Steve McQueen has long been upfront about his desire to make a musical; before Widows underwhelmed at the box office, it appeared likely that a passion project within that genre would be his next film. With each subsequent effort, it seems McQueen is slowly pushing himself into that wheelhouse, getting audiences to imagine what such a film in his distinctive style would look like––it’s similarly become apparent that it would be less reminiscent of the downbeat New York, New York sequence in Shame, more like the jukebox joys of his Small Axe entry Lovers Rock. For a filmmaker who was initially characterized as one obsessed with bleak character studies, he is increasingly finding an inner warmth through music, and in his large-scale WWII drama Blitz he utilizes the power of a communal sing-along in ways reminiscent of Terence Davies, cutting through the darkness with tunes wherever possible.
Music is at the heart of Blitz, exclusively shown as shorthand for connection in the face of prejudice. This broad, saccharine message signals that this is McQueen’s most unashamedly populist work yet, although that’s hardly to its detriment––this is a director making a hopeful, family-focused feature for the first time, and he’s unashamedly aiming for the lofty highs of Spielberg’s tear-jerking, child-centered dramas, albeit with mixed results.
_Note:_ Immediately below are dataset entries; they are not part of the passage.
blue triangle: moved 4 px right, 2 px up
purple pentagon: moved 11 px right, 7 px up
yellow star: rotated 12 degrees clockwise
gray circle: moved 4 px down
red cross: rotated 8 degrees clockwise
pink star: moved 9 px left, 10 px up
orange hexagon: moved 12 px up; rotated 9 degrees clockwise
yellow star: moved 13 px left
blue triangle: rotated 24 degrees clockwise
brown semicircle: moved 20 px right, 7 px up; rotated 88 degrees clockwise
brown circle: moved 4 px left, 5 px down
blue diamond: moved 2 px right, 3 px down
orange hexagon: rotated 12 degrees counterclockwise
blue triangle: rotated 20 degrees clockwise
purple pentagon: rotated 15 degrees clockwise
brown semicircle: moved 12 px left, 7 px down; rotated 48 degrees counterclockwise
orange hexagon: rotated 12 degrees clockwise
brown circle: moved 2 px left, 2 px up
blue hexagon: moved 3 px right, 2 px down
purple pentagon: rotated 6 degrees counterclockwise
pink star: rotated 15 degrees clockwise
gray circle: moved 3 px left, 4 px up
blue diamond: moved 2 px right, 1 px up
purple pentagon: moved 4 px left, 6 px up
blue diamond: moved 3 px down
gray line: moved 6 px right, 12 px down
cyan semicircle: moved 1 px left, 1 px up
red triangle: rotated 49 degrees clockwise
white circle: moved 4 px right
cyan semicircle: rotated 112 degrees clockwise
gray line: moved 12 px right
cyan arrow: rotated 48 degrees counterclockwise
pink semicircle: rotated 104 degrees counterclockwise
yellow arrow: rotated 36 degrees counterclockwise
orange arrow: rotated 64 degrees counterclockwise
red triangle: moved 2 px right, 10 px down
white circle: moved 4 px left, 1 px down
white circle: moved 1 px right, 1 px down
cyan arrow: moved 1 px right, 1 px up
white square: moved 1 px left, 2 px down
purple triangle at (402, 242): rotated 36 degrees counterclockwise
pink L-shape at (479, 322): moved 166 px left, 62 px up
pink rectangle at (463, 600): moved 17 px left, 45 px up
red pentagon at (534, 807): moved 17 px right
Our young protagonist is George (Elliott Heffernan), a 12-year-old boy at the outset of Nazi Germany’s London-bombing campaign whose mother, Rita (Saoirse Ronan), is holding out on making him evacuate the city. But this is during the earliest stages of the Blitz, before London’s underground tube network was opened at night for people to shelter from the bombs; after one near-escape from certain death, George is reluctantly sent away.
Angry at his mother and refusing to say goodbye, it’s not long after George’s train leaves the city that he aims to escape the carriage and head back home to apologize. This starts a series of episodic adventures as he sets his sights on returning home––bonding with a group of rebellious brothers in an escapade straight out of an Enid Blyton novel, or falling in with a group of Oliver Twist-esque adult criminals (led by Stephen Graham and Kathy Burke) who need the help of a young person to sneak into burnt-out buildings and steal the jewelry of the deceased. Although McQueen has labeled the film “war as seen through a boy’s eyes,” the number of mounting narrative obstacles keeping him apart from his mother are far more heightened than such a grounded elevator pitch would suggest; still it’s a far cry from the video-game-maximalism of the slightly more adult 1917. It’s the clearest sign McQueen is aiming to teach a new generation about this period of British history, all while being overly self-aware that children and teens need more excitement to stop Blitz from feeling like the kind of movie that would only ever be shown in a classroom.
But this is a feature, not a bug, and such approach allows the writer-director to vividly bring to life all the nooks and crannies of the city during this era, from the factories to the deteriorating tube stations and bombed-out landmarks, each frame rich with detail without ever lingering too long to congratulate itself on the historical accuracy. It’s perhaps why the screenplay feels disappointing in comparison, with one of the lesser-explored themes in WWII fiction depicting this period––the racism faced by Black Brits and immigrants––frequently highlighted yet never explored in-depth. There’s a bluntness to the unrelenting racism George is on the receiving end of, or bears witness to, which one character even verbalizes as being the mentality of Hitler’s Germany, not Britain.
That speech effectively brushes any further discussion under the carpet––perhaps a sign McQueen was aiming for a more mainstream appeal, not wanting to start a knottier conversation about the similarities in social attitudes between the two opposing countries in the War. It’s Blitz‘s biggest missed opportunity, especially as elsewhere it feels far more comfortable addressing facts that are more romanticized in the history books (e.g. tube stations remaining closed for long stretches of the bombing campaign, something retroactively brushed over). Let’s not forget Darkest Hour, in which Gary Oldman’s wartime Churchill shelters with a multicultural slither of the public in the subway, rewriting history alongside the pervasive racism of this time in the process. There’s a stronger film inside Blitz that acts as a far more excoriating corrective to this nostalgic reimagining of an infamously dark period for the country––McQueen just can’t find a way to make that palatable through his young protagonist’s eyes.
As a blockbuster adventure, Blitz has far more historical texture and a significantly less-romantic outlook than you’d expect from an unashamedly mainstream British drama. Even without that romanticism, it’s the most hopeful movie he’s made; Blitz is also the one most lacking for greater depth.
Blitz premiered at the 2024 BFI London Film Festival, will close the 62nd New York Film Festival, and will open in the U.S. and UK on November 1 before coming to Apple TV+ on November 22.